Palo Alto (CA) Weekly - October 13, 2004
Palo Alto Weekly interviews Samina Faheem Sundas
By Don Kazak
There was a portable table set up in the Palo Alto Civic Center Plaza Friday evening, Sept. 10.
The table was full of chips and homemade baked goods, while a couple of women in colorful flowing dresses sat shyly behind the table, smiling at visitors. A third woman wasn't quite so shy, although soft-spoken. Samina Faheen Sundas warmly greeted visitors to the gathering, which was a 9/11 vigil. She also fixed the sound system so a folk singer could entertain the small crowd.
Sundas seemed to have an eye on everything, taking caring of everything.
So it made sense when I found out later she has run a small day-care business out of her Palo Alto home for 18 years -- she's used to keeping an eye on things.
Sundas, 49, is the co-founder of a group, American Muslim Voice, which she started a little more than a year ago. She had been active in a different group, the American Muslim Alliance, which urged and coached American Muslims to run for public office. But 9/11 put a big crimp in that group's efforts. "If people are calling us terrorists, they are not going to vote for us," she said.
The purpose of American Muslim Voice is to educate non-Muslims about Muslims. "I began thinking about doing something that would build a foundation and help fellow Americans truly understand who Muslims are, and really bridge the gap between our communities," she said.
Sundas lives in Palo Alto, but much of her work with American Muslim Voice is in the East Bay communities of Newark, Fremont and Union City -- the center of the Muslim population in the Bay Area. "I am an American by choice," Sundas told the crowd in Palo Alto Sept. 10, She is proud of being a Muslim, and wants the rest of us to become more comfortable with the realization that Muslims also love their adopted country.
She has spoken at rallies in San Francisco, to a college crowd at University of California, Davis, and on KPFA radio. Sundas says, matter-of-factly and with no rancor, that she's fed up with the way the United States government has been treating foreign-born Muslims.

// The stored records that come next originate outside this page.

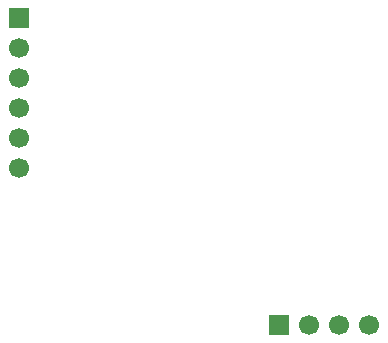
<source format=gbr>
%TF.GenerationSoftware,KiCad,Pcbnew,9.0.2*%
%TF.CreationDate,2025-07-03T13:44:50+05:30*%
%TF.ProjectId,Battery Charger and Protection,42617474-6572-4792-9043-686172676572,rev?*%
%TF.SameCoordinates,Original*%
%TF.FileFunction,Soldermask,Bot*%
%TF.FilePolarity,Negative*%
%FSLAX46Y46*%
G04 Gerber Fmt 4.6, Leading zero omitted, Abs format (unit mm)*
G04 Created by KiCad (PCBNEW 9.0.2) date 2025-07-03 13:44:50*
%MOMM*%
%LPD*%
G01*
G04 APERTURE LIST*
%ADD10R,1.700000X1.700000*%
%ADD11C,1.700000*%
G04 APERTURE END LIST*
D10*
%TO.C,J2*%
X46000000Y-48000000D03*
D11*
X46000000Y-50540000D03*
X46000000Y-53080000D03*
X46000000Y-55620000D03*
X46000000Y-58160000D03*
X46000000Y-60700000D03*
%TD*%
D10*
%TO.C,J6*%
X68000000Y-74000000D03*
D11*
X70540000Y-74000000D03*
X73080000Y-74000000D03*
X75620000Y-74000000D03*
%TD*%
M02*

</source>
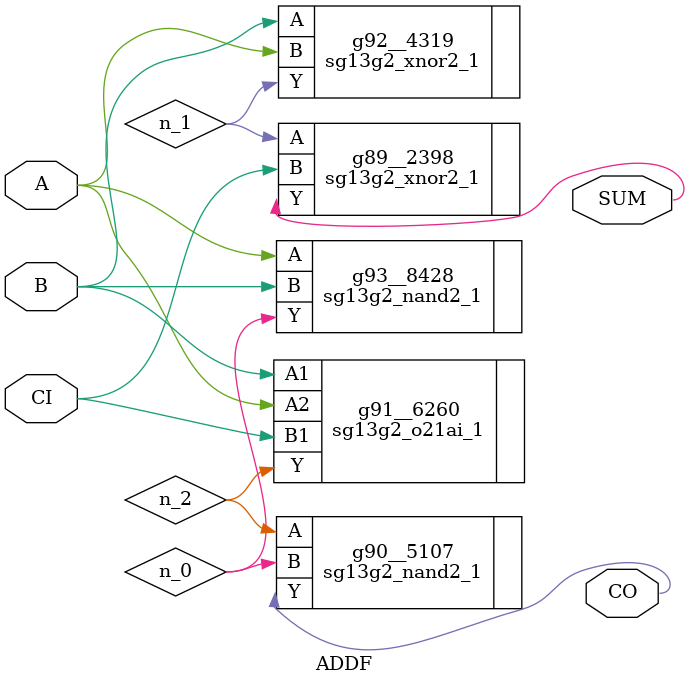
<source format=v>


// Verification Directory fv/ADDF 

`include "../../../../../ihp-sg13g2/libs.ref/sg13g2_stdcell/verilog/sg13g2_stdcell.v"

module ADDF(A, B, CI, CO, SUM);
  input [0:0] A, B, CI;
  output [0:0] CO, SUM;
  wire [0:0] A, B, CI;
  wire [0:0] CO, SUM;
  wire n_0, n_1, n_2;
  sg13g2_xnor2_1 g89__2398(.A (n_1), .B (CI), .Y (SUM));
  sg13g2_nand2_1 g90__5107(.A (n_2), .B (n_0), .Y (CO));
  sg13g2_o21ai_1 g91__6260(.A1 (B), .A2 (A), .B1 (CI), .Y (n_2));
  sg13g2_xnor2_1 g92__4319(.A (B), .B (A), .Y (n_1));
  sg13g2_nand2_1 g93__8428(.A (A), .B (B), .Y (n_0));
endmodule


</source>
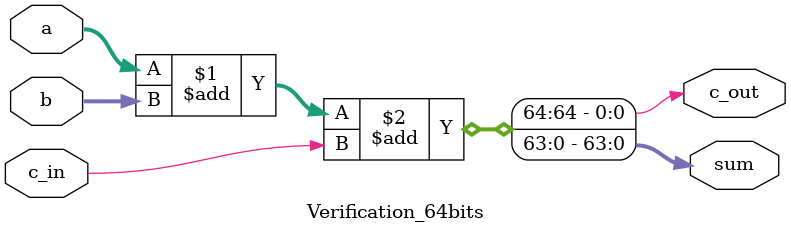
<source format=v>
`timescale 1ns / 1ps


module Verification_64bits(
input [63:0] a,
input [63:0] b,
input c_in,
output c_out,
output [63:0] sum
);

assign {c_out, sum} = a + b + c_in;

    
endmodule

</source>
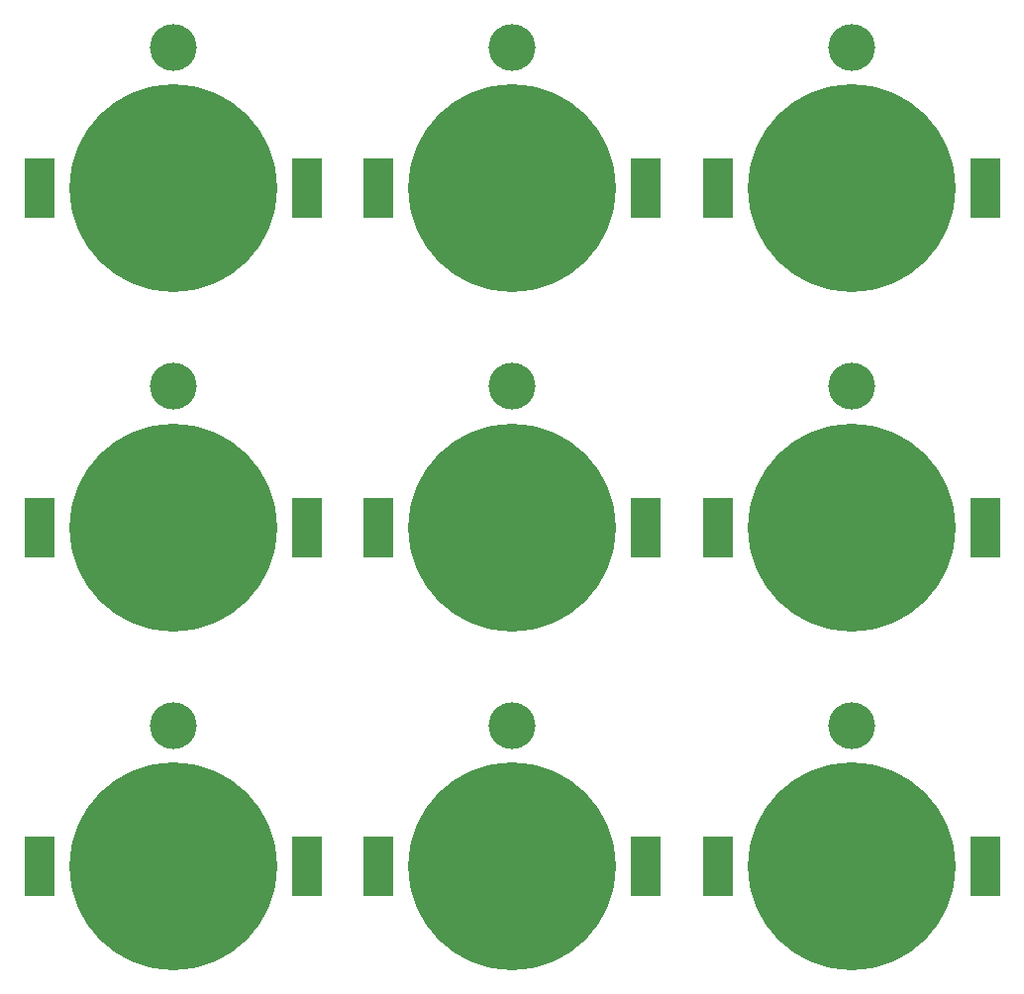
<source format=gbs>
%MOIN*%
%OFA0B0*%
%FSLAX46Y46*%
%IPPOS*%
%LPD*%
%ADD10C,0.0039370078740157488*%
%ADD11C,0.15748031496062992*%
%ADD12C,0.70000000000000007*%
%ADD13R,0.1X0.2*%
%ADD24C,0.0039370078740157488*%
%ADD25C,0.15748031496062992*%
%ADD26C,0.70000000000000007*%
%ADD27R,0.1X0.2*%
%ADD28C,0.0039370078740157488*%
%ADD29C,0.15748031496062992*%
%ADD30C,0.70000000000000007*%
%ADD31R,0.1X0.2*%
%ADD32C,0.0039370078740157488*%
%ADD33C,0.15748031496062992*%
%ADD34C,0.70000000000000007*%
%ADD35R,0.1X0.2*%
%ADD36C,0.0039370078740157488*%
%ADD37C,0.15748031496062992*%
%ADD38C,0.70000000000000007*%
%ADD39R,0.1X0.2*%
%ADD40C,0.0039370078740157488*%
%ADD41C,0.15748031496062992*%
%ADD42C,0.70000000000000007*%
%ADD43R,0.1X0.2*%
%ADD44C,0.0039370078740157488*%
%ADD45C,0.15748031496062992*%
%ADD46C,0.70000000000000007*%
%ADD47R,0.1X0.2*%
%ADD48C,0.0039370078740157488*%
%ADD49C,0.15748031496062992*%
%ADD50C,0.70000000000000007*%
%ADD51R,0.1X0.2*%
%ADD52C,0.0039370078740157488*%
%ADD53C,0.15748031496062992*%
%ADD54C,0.70000000000000007*%
%ADD55R,0.1X0.2*%
G01G01*
D10*
D11*
X-0007643492Y0004156443D02*
X0000531507Y0000956443D03*
D12*
X0000531507Y0000481443D03*
D13*
X0000981507Y0000481443D03*
X0000081507Y0000481443D03*
G04 next file*
G04 #@! TF.FileFunction,Soldermask,Bot*
G04 Gerber Fmt 4.6, Leading zero omitted, Abs format (unit mm)*
G04 Created by KiCad (PCBNEW 4.0.7) date 06/29/18 14:26:30*
G01G01*
G04 APERTURE LIST*
G04 APERTURE END LIST*
D24*
D25*
X-0006501738Y0004156443D02*
X0001673261Y0000956443D03*
D26*
X0001673261Y0000481443D03*
D27*
X0002123261Y0000481443D03*
X0001223261Y0000481443D03*
G04 next file*
G04 #@! TF.FileFunction,Soldermask,Bot*
G04 Gerber Fmt 4.6, Leading zero omitted, Abs format (unit mm)*
G04 Created by KiCad (PCBNEW 4.0.7) date 06/29/18 14:26:30*
G01G01*
G04 APERTURE LIST*
G04 APERTURE END LIST*
D28*
D29*
X-0005359983Y0004156443D02*
X0002815016Y0000956443D03*
D30*
X0002815016Y0000481443D03*
D31*
X0003265016Y0000481443D03*
X0002365016Y0000481443D03*
G04 next file*
G04 #@! TF.FileFunction,Soldermask,Bot*
G04 Gerber Fmt 4.6, Leading zero omitted, Abs format (unit mm)*
G04 Created by KiCad (PCBNEW 4.0.7) date 06/29/18 14:26:30*
G01G01*
G04 APERTURE LIST*
G04 APERTURE END LIST*
D32*
D33*
X-0007643492Y0005298069D02*
X0000531507Y0002098069D03*
D34*
X0000531507Y0001623069D03*
D35*
X0000981507Y0001623069D03*
X0000081507Y0001623069D03*
G04 next file*
G04 #@! TF.FileFunction,Soldermask,Bot*
G04 Gerber Fmt 4.6, Leading zero omitted, Abs format (unit mm)*
G04 Created by KiCad (PCBNEW 4.0.7) date 06/29/18 14:26:30*
G01G01*
G04 APERTURE LIST*
G04 APERTURE END LIST*
D36*
D37*
X-0007643492Y0006439695D02*
X0000531507Y0003239695D03*
D38*
X0000531507Y0002764695D03*
D39*
X0000981507Y0002764695D03*
X0000081507Y0002764695D03*
G04 next file*
G04 #@! TF.FileFunction,Soldermask,Bot*
G04 Gerber Fmt 4.6, Leading zero omitted, Abs format (unit mm)*
G04 Created by KiCad (PCBNEW 4.0.7) date 06/29/18 14:26:30*
G01G01*
G04 APERTURE LIST*
G04 APERTURE END LIST*
D40*
D41*
X-0006501738Y0005298069D02*
X0001673261Y0002098069D03*
D42*
X0001673261Y0001623069D03*
D43*
X0002123261Y0001623069D03*
X0001223261Y0001623069D03*
G04 next file*
G04 #@! TF.FileFunction,Soldermask,Bot*
G04 Gerber Fmt 4.6, Leading zero omitted, Abs format (unit mm)*
G04 Created by KiCad (PCBNEW 4.0.7) date 06/29/18 14:26:30*
G01G01*
G04 APERTURE LIST*
G04 APERTURE END LIST*
D44*
D45*
X-0005359983Y0005298069D02*
X0002815016Y0002098069D03*
D46*
X0002815016Y0001623069D03*
D47*
X0003265016Y0001623069D03*
X0002365016Y0001623069D03*
G04 next file*
G04 #@! TF.FileFunction,Soldermask,Bot*
G04 Gerber Fmt 4.6, Leading zero omitted, Abs format (unit mm)*
G04 Created by KiCad (PCBNEW 4.0.7) date 06/29/18 14:26:30*
G01G01*
G04 APERTURE LIST*
G04 APERTURE END LIST*
D48*
D49*
X-0006501738Y0006439695D02*
X0001673261Y0003239695D03*
D50*
X0001673261Y0002764695D03*
D51*
X0002123261Y0002764695D03*
X0001223261Y0002764695D03*
G04 next file*
G04 #@! TF.FileFunction,Soldermask,Bot*
G04 Gerber Fmt 4.6, Leading zero omitted, Abs format (unit mm)*
G04 Created by KiCad (PCBNEW 4.0.7) date 06/29/18 14:26:30*
G01G01*
G04 APERTURE LIST*
G04 APERTURE END LIST*
D52*
D53*
X-0005359983Y0006439695D02*
X0002815016Y0003239695D03*
D54*
X0002815016Y0002764695D03*
D55*
X0003265016Y0002764695D03*
X0002365016Y0002764695D03*
M02*
</source>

"9-11 silenced our community," she said. "So we don't complain when the FBI comes into our mosques and (the agents) don't take off their shoes. So we don't complain about being profiled at the airport, that's OK. But it (is) not OK because it just humiliates people. You cannot ask a community to stand up if they have to keep putting up with this nonsense."
Sundas moved to America from her native Pakistan to join her former husband, who was studying here. But she encountered a visa problem with her young daughter that left her initially bitter about America. In fact, she vowed never to have any American friends. But as an inherently friendly person, her anger didn't last in the face of meeting real people.

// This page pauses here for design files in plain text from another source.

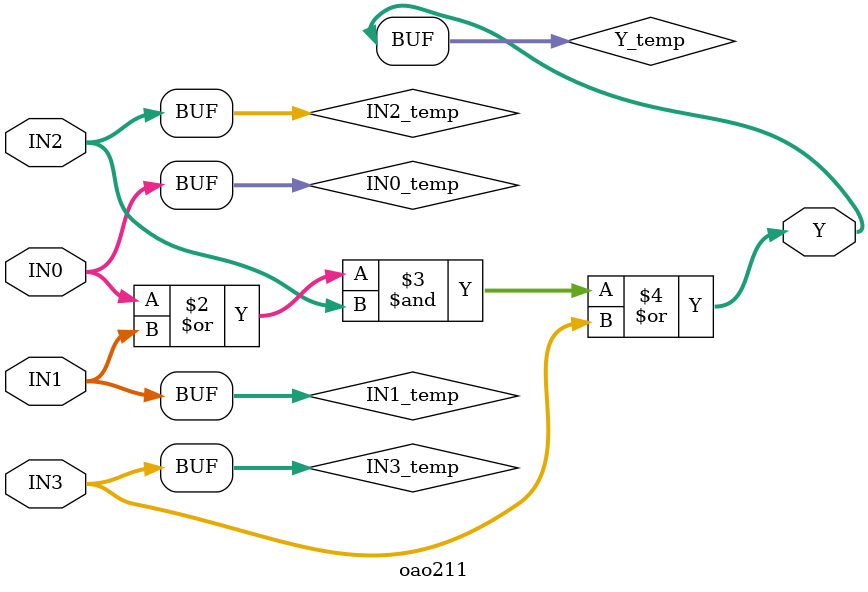
<source format=v>
module oao211(IN0,IN1,IN2,IN3,Y);
  parameter N = 8;
  parameter DPFLAG = 0;
  parameter GROUP = "std";
  parameter
        d_IN0 = 0,
        d_IN1 = 0,
        d_IN2 = 0,
        d_IN3 = 0,
        d_Y = 1;
  input [(N - 1):0] IN0;
  input [(N - 1):0] IN1;
  input [(N - 1):0] IN2;
  input [(N - 1):0] IN3;
  output [(N - 1):0] Y;
  wire [(N - 1):0] IN0_temp;
  wire [(N - 1):0] IN1_temp;
  wire [(N - 1):0] IN2_temp;
  wire [(N - 1):0] IN3_temp;
  reg [(N - 1):0] Y_temp;
  assign #(d_IN0) IN0_temp = IN0;
  assign #(d_IN1) IN1_temp = IN1;
  assign #(d_IN2) IN2_temp = IN2;
  assign #(d_IN3) IN3_temp = IN3;
  assign #(d_Y) Y = Y_temp;
  initial
    begin
    if((DPFLAG == 1))
      $display("(WARNING) The instance %m of type oao211 can't be implemented as a data-path cell");
    end
  always
    @(IN0_temp or IN1_temp or IN2_temp or IN3_temp)
      begin
      Y_temp = (((IN0_temp | IN1_temp) & IN2_temp) | IN3_temp);
      end
endmodule

</source>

She hopes she can help Americans warm up to Muslims. "We have a campaign that says, 'Each one, teach one,'" she said.
She tried that out with her long-time Palo Alto neighbor, Betty Lowman, who laughed and said that she had been doing that all along. Lowman said that Sundas is a "high-minded person" who is charitable and kind.
Not everyone thinks so, though. "I get hate messages on my cell phone after every press conference," Sundas said. But messages don't make her angry. "After 9/11, a lot of people panicked," she said. "The people who started practicing racism ... were already prejudiced and racist, but 9/11 gave them a license to practice."
She's trying to change that, one person at a time. It already sounds as if she's gotten a big start. Having cared for more than 200 day-care children over the years, many parents of those children called after 9/11 to make sure she was all right and that no one was harassing her. So it's already is happening, one person at a time.
"Muslims are asking fellow Americans to be patient, don't give up on us, and keep your minds open and your hearts open," she said.